-- Source material follows --
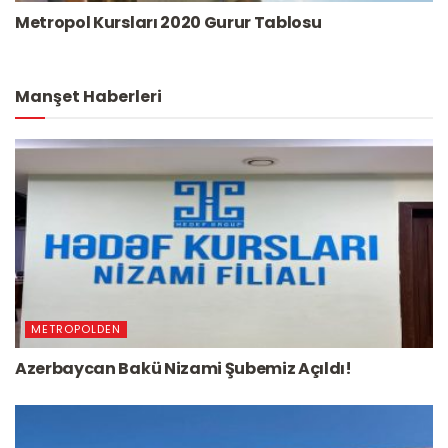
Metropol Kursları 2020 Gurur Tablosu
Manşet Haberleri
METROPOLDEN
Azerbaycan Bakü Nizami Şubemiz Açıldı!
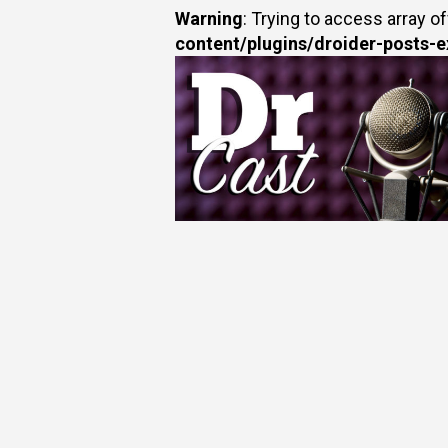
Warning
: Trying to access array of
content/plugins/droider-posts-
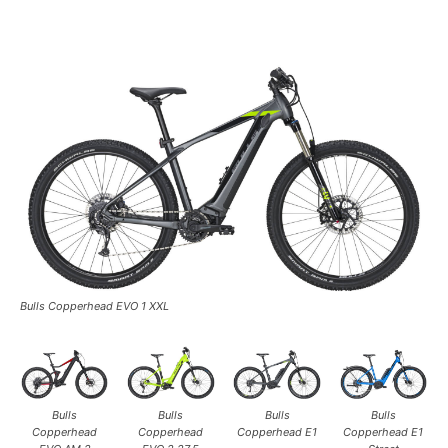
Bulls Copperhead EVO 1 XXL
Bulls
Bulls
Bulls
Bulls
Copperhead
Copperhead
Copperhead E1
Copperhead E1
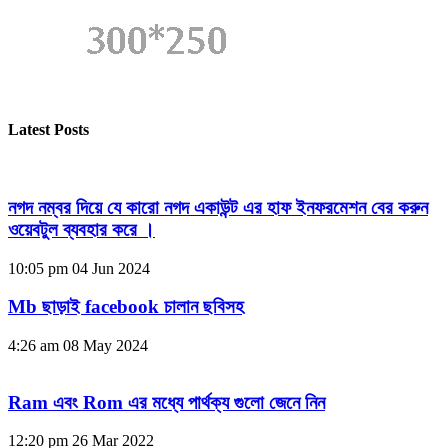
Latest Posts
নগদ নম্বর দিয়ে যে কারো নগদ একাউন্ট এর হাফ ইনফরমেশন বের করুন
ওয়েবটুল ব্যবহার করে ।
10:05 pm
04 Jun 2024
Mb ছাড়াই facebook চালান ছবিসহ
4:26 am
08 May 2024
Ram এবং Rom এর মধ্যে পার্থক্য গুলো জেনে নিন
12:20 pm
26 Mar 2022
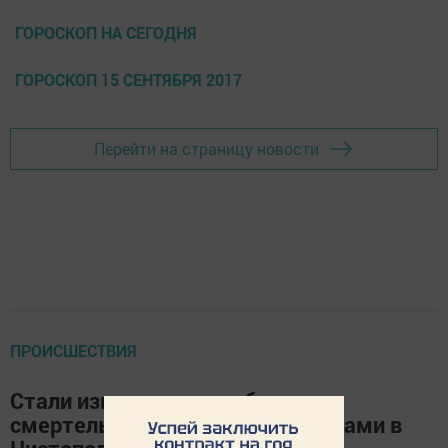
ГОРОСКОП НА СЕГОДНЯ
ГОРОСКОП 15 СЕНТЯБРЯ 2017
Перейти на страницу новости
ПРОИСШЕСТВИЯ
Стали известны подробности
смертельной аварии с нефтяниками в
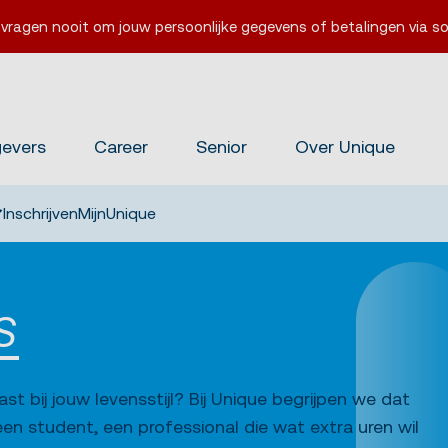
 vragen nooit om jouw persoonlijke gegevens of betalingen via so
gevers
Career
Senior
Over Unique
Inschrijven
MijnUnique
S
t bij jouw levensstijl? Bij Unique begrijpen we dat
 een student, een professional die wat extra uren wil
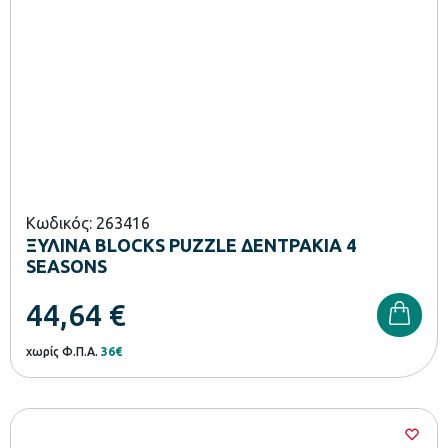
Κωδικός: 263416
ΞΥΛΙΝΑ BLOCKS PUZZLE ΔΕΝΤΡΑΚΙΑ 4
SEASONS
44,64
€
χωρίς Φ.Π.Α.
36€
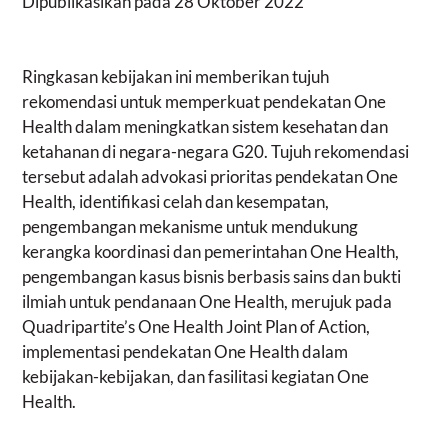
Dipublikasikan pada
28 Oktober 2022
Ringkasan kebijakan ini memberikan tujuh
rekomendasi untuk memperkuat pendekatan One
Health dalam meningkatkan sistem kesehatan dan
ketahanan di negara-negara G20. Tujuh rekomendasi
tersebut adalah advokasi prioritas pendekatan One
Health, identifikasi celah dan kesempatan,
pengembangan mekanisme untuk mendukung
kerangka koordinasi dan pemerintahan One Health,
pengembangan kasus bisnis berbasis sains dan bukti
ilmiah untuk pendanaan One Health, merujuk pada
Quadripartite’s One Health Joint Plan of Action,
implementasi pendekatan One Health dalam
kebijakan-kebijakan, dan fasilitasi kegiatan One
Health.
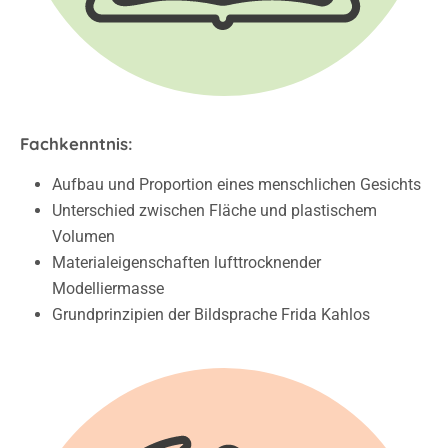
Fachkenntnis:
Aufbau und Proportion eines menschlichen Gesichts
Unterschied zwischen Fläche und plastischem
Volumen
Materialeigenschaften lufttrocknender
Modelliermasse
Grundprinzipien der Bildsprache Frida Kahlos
-- Source material concluded --
→ Work request: Output the data above without changes, apart from leaving out the pictures.

→ Result for this exercise:
Metropol Kursları 2020 Gurur Tablosu
Manşet Haberleri
METROPOLDEN
Azerbaycan Bakü Nizami Şubemiz Açıldı!
Warning
: Trying to access array of
content/plugins/droider-posts-
Bulls Copperhead EVO 1 XXL
Bulls
Bulls
Bulls
Bulls
Copperhead
Copperhead
Copperhead E1
Copperhead E1
Latest Posts
নগদ নম্বর দিয়ে যে কারো নগদ একাউন্ট এর হাফ ইনফরমেশন বের করুন
ওয়েবটুল ব্যবহার করে ।
10:05 pm
04 Jun 2024
Mb ছাড়াই facebook চালান ছবিসহ
4:26 am
08 May 2024
Ram এবং Rom এর মধ্যে পার্থক্য গুলো জেনে নিন
12:20 pm
26 Mar 2022
ГОРОСКОП НА СЕГОДНЯ
ГОРОСКОП 15 СЕНТЯБРЯ 2017
Перейти на страницу новости
ПРОИСШЕСТВИЯ
Стали известны подробности
смертельной аварии с нефтяниками в
 vragen nooit om jouw persoonlijke gegevens of betalingen via so
gevers
Career
Senior
Over Unique
Inschrijven
MijnUnique
S
t bij jouw levensstijl? Bij Unique begrijpen we dat
 een student, een professional die wat extra uren wil
Κωδικός: 263416
ΞΥΛΙΝΑ BLOCKS PUZZLE ΔΕΝΤΡΑΚΙΑ 4
SEASONS
44,64
€
χωρίς Φ.Π.Α.
36€
Dipublikasikan pada
28 Oktober 2022
Ringkasan kebijakan ini memberikan tujuh
rekomendasi untuk memperkuat pendekatan One
Health dalam meningkatkan sistem kesehatan dan
ketahanan di negara-negara G20. Tujuh rekomendasi
tersebut adalah advokasi prioritas pendekatan One
Health, identifikasi celah dan kesempatan,
pengembangan mekanisme untuk mendukung
kerangka koordinasi dan pemerintahan One Health,
pengembangan kasus bisnis berbasis sains dan bukti
ilmiah untuk pendanaan One Health, merujuk pada
Quadripartite’s One Health Joint Plan of Action,
implementasi pendekatan One Health dalam
kebijakan-kebijakan, dan fasilitasi kegiatan One
Health.
Fachkenntnis:
Aufbau und Proportion eines menschlichen Gesichts
Unterschied zwischen Fläche und plastischem
Volumen
Materialeigenschaften lufttrocknender
Modelliermasse
Grundprinzipien der Bildsprache Frida Kahlos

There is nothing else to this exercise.